[Work to complete] Gather each line of the entries below that includes "histology".

Stored data entries:
* * * * * * * * *

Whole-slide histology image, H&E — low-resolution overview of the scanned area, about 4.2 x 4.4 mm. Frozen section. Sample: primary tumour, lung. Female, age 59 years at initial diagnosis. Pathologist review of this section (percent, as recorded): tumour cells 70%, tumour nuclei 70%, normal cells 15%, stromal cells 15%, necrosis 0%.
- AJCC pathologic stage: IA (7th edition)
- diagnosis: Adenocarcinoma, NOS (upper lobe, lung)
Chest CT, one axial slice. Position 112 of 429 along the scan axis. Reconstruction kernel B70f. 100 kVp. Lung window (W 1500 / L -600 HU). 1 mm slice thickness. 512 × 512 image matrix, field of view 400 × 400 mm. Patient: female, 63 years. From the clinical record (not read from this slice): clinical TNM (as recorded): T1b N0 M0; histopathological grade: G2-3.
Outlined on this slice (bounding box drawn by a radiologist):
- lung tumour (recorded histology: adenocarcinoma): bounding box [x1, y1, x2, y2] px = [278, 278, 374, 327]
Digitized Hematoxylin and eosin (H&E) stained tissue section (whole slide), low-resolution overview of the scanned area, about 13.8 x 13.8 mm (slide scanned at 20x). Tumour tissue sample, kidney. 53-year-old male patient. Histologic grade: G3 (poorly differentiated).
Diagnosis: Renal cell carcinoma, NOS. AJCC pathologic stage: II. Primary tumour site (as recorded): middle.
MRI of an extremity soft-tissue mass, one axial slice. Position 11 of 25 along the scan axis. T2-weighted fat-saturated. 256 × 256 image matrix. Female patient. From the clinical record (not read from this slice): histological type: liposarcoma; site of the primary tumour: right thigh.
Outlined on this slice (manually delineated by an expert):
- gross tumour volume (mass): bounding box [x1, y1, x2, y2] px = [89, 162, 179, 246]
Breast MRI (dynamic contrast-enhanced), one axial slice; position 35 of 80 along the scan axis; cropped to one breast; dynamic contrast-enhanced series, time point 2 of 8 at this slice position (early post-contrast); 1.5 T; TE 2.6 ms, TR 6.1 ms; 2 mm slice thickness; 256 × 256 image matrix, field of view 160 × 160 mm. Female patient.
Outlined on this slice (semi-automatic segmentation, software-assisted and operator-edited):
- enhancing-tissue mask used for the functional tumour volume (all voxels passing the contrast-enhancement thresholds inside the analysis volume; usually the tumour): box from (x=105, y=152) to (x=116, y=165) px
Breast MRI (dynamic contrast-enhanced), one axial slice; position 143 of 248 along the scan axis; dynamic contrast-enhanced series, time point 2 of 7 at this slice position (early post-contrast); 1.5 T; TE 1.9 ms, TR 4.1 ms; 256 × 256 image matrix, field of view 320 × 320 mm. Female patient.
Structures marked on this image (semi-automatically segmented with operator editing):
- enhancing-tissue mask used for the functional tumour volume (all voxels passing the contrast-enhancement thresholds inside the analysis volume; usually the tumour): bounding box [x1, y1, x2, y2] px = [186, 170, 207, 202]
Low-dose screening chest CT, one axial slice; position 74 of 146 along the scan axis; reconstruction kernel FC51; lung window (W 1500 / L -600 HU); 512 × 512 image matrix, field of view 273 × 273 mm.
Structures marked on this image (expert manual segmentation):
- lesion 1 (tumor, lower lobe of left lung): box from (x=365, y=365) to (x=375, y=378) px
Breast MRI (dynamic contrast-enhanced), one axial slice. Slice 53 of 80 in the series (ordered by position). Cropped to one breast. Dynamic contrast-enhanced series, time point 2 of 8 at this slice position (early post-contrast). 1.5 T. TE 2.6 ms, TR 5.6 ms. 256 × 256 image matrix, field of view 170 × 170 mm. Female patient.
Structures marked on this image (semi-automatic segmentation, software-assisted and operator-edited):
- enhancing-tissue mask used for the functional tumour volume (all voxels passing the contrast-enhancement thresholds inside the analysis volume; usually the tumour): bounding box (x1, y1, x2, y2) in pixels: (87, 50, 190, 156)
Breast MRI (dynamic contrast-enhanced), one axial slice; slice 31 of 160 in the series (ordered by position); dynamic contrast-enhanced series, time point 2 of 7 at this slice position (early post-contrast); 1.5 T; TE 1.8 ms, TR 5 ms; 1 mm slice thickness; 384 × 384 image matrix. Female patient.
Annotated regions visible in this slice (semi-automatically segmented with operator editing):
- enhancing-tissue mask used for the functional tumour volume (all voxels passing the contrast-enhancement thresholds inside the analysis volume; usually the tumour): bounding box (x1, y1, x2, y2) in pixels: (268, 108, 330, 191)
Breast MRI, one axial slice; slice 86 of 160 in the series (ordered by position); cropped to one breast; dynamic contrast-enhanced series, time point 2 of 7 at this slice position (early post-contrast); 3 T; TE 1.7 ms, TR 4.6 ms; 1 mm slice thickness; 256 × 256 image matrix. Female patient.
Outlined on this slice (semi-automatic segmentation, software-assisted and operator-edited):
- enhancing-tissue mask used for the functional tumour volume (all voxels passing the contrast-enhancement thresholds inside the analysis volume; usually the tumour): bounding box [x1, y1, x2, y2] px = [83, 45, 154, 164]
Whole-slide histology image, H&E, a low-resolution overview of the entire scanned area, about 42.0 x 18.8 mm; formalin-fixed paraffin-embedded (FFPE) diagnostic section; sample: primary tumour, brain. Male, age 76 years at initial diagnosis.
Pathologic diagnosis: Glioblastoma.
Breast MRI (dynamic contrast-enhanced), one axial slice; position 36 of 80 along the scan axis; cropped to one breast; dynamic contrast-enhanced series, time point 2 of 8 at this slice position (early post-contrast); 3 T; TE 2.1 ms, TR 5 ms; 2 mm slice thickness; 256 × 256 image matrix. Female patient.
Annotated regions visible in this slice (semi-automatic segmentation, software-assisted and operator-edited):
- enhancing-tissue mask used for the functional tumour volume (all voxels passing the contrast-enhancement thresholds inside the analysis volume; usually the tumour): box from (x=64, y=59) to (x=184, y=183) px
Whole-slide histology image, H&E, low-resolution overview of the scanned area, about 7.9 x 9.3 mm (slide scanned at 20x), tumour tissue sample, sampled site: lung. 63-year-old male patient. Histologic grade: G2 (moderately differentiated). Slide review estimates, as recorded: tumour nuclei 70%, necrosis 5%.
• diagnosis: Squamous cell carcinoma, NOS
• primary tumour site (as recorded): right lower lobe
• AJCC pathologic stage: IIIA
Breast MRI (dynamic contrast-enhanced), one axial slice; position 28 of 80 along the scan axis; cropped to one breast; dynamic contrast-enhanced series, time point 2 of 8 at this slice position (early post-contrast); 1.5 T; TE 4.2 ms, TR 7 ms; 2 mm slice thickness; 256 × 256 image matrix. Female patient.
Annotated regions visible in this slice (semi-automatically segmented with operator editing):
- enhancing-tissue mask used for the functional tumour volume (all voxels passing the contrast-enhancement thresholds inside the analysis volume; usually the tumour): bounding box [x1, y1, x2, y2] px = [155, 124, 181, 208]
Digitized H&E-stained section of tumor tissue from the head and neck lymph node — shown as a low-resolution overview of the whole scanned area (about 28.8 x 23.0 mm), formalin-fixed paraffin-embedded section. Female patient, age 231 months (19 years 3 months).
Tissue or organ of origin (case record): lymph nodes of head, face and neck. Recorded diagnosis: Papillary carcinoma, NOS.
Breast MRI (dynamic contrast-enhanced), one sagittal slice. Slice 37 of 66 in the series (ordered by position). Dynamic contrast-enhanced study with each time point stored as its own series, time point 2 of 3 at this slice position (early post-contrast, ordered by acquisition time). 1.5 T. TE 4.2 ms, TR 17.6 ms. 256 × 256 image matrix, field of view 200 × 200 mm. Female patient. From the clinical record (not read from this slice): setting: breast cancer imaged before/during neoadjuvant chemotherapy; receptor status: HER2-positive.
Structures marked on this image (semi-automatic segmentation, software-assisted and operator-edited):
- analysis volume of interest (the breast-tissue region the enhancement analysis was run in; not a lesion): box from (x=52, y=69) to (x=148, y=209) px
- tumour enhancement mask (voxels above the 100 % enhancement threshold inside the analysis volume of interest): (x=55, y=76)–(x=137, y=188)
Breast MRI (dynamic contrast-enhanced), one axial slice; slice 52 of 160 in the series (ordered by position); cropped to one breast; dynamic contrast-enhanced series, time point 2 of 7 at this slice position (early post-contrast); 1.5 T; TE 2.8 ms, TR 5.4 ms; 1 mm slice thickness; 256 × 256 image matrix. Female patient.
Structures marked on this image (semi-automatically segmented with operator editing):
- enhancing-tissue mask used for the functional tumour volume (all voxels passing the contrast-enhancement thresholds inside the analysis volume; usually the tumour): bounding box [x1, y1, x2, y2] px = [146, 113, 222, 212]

* * * * * * * * *

[Output for this exercise]
Whole-slide histology image, H&E — low-resolution overview of the scanned area, about 4.2 x 4.4 mm. Frozen section. Sample: primary tumour, lung. Female, age 59 years at initial diagnosis. Pathologist review of this section (percent, as recorded): tumour cells 70%, tumour nuclei 70%, normal cells 15%, stromal cells 15%, necrosis 0%.
- lung tumour (recorded histology: adenocarcinoma): bounding box [x1, y1, x2, y2] px = [278, 278, 374, 327]
Whole-slide histology image, H&E, a low-resolution overview of the entire scanned area, about 42.0 x 18.8 mm; formalin-fixed paraffin-embedded (FFPE) diagnostic section; sample: primary tumour, brain. Male, age 76 years at initial diagnosis.
Whole-slide histology image, H&E, low-resolution overview of the scanned area, about 7.9 x 9.3 mm (slide scanned at 20x), tumour tissue sample, sampled site: lung. 63-year-old male patient. Histologic grade: G2 (moderately differentiated). Slide review estimates, as recorded: tumour nuclei 70%, necrosis 5%.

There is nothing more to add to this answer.